++++ Data

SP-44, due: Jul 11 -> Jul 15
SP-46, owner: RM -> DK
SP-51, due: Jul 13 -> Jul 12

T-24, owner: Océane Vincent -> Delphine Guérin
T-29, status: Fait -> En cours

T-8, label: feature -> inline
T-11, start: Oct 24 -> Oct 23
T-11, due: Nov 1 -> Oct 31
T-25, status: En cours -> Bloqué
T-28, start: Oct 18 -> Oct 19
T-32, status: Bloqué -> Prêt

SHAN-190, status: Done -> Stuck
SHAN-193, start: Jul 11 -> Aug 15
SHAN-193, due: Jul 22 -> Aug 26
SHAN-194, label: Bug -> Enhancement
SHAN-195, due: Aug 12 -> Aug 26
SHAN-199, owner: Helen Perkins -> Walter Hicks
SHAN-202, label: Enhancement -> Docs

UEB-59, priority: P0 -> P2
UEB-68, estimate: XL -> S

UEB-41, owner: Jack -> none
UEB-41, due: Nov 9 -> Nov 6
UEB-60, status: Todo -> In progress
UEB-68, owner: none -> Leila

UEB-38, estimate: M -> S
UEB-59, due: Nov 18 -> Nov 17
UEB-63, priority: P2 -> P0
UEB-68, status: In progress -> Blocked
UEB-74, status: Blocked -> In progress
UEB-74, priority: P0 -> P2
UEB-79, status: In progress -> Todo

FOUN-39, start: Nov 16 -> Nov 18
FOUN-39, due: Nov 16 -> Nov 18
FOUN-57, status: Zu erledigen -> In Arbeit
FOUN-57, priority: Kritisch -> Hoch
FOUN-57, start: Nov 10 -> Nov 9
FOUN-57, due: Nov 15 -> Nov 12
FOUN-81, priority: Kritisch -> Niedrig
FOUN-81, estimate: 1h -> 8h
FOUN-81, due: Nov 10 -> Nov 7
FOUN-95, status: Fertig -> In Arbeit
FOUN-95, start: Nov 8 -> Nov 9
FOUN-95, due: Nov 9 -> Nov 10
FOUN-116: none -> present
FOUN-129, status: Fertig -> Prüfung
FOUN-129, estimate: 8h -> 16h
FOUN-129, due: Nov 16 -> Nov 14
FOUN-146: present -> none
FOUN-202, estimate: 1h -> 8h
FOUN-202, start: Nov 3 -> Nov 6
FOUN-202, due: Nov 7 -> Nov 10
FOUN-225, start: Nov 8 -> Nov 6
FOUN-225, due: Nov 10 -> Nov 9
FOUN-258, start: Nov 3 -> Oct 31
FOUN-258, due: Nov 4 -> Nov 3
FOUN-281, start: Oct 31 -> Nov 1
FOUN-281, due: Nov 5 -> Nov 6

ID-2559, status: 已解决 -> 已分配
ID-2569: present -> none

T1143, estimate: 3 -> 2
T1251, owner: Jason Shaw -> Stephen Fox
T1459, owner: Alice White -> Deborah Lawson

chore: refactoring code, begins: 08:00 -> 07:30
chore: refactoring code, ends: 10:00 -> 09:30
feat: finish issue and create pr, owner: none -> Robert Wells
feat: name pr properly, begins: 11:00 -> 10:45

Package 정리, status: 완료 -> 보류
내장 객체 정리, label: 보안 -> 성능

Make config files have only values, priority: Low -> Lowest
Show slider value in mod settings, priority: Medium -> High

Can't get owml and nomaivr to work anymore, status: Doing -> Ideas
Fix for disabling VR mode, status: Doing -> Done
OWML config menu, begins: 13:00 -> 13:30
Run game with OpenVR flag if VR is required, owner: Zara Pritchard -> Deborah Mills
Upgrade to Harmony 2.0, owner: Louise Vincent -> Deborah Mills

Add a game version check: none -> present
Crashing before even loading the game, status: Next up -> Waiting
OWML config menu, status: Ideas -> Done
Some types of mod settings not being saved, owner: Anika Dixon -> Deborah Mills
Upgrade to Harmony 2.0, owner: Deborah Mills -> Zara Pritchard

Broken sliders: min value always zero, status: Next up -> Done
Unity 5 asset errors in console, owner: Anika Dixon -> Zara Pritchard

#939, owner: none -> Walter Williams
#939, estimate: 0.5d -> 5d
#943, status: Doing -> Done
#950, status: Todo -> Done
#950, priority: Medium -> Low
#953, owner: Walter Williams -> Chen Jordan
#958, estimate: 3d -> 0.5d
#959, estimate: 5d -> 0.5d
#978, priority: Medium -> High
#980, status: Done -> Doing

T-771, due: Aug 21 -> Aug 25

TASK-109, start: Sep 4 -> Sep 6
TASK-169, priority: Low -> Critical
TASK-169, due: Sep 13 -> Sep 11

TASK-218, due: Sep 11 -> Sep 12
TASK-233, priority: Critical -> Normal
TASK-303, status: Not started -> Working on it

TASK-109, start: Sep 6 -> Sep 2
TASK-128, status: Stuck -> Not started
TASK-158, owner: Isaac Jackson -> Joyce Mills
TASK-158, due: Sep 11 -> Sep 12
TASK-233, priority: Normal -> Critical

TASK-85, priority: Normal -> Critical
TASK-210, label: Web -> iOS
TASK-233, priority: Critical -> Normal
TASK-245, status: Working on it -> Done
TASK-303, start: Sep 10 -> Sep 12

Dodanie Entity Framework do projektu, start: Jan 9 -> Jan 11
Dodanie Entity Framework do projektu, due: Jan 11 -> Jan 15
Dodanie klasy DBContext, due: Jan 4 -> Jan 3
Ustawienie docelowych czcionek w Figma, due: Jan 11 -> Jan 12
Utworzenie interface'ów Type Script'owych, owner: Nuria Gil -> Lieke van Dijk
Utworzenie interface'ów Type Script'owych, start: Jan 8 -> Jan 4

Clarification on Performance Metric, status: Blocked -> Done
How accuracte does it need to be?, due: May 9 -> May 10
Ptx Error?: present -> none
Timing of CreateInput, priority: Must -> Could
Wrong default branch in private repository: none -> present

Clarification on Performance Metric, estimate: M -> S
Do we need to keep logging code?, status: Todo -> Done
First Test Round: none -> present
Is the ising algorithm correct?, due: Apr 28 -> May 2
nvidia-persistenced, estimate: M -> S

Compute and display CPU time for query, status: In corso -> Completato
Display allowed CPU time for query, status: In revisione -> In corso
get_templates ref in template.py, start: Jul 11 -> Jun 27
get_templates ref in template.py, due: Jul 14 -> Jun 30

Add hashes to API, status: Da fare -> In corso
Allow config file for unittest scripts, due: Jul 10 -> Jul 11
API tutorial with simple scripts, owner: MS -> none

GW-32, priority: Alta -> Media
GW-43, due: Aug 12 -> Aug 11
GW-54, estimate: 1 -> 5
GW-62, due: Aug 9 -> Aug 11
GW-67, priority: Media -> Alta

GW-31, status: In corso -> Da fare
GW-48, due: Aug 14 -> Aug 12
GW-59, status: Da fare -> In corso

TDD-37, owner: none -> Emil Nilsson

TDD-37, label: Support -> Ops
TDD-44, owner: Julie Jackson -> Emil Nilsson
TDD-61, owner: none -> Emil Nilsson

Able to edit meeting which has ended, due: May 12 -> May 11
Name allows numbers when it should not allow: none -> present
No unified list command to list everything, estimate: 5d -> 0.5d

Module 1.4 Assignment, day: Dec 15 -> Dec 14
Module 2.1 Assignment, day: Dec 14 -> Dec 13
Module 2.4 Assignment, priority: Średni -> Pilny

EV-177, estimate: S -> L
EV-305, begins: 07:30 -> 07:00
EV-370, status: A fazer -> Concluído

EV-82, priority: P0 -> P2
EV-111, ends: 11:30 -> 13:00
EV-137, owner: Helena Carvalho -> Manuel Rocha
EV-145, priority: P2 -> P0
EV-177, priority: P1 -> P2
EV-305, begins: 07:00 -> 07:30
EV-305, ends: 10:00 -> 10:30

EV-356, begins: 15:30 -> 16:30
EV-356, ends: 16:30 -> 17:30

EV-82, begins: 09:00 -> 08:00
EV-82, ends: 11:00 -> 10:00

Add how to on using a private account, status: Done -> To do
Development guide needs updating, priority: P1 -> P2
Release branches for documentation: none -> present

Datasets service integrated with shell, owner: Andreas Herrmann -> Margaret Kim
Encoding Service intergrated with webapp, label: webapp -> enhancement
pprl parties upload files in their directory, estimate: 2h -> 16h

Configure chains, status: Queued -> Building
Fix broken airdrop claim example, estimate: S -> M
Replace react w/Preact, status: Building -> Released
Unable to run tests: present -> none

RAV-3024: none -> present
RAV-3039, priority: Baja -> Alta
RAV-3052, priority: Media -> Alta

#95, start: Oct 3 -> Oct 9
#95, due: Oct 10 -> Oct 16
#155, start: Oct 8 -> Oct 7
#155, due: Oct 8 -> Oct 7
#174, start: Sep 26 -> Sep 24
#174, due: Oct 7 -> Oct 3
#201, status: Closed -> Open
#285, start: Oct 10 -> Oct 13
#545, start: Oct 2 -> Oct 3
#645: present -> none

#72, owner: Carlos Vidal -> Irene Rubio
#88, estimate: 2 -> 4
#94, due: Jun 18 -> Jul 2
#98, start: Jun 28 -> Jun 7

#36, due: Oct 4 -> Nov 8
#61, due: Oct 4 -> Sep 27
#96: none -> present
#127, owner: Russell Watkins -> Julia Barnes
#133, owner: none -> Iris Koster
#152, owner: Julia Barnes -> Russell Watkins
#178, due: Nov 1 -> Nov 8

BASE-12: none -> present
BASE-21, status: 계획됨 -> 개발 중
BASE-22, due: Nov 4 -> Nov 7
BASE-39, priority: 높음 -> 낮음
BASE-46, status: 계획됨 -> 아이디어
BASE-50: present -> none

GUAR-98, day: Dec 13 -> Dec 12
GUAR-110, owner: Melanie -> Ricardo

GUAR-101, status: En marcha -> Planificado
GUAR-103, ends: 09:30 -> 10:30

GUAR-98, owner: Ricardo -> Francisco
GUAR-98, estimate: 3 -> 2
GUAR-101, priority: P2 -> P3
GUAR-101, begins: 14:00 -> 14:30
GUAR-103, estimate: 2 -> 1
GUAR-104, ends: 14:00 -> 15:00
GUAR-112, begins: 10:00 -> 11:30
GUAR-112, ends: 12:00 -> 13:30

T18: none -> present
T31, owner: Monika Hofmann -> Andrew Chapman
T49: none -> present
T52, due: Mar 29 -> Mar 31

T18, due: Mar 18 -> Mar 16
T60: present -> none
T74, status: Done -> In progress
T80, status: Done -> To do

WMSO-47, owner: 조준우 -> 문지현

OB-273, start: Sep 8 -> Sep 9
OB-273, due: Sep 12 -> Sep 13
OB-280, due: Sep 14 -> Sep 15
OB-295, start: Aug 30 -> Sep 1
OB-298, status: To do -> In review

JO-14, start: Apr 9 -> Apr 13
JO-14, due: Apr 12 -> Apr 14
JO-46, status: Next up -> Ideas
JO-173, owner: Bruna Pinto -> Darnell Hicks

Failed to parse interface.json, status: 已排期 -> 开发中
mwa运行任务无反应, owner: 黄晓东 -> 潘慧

++++++++

= Task directions =
Show every line in the entries where the string "Performance" occurs.

= Exercise output =
Clarification on Performance Metric, status: Blocked -> Done
Clarification on Performance Metric, estimate: M -> S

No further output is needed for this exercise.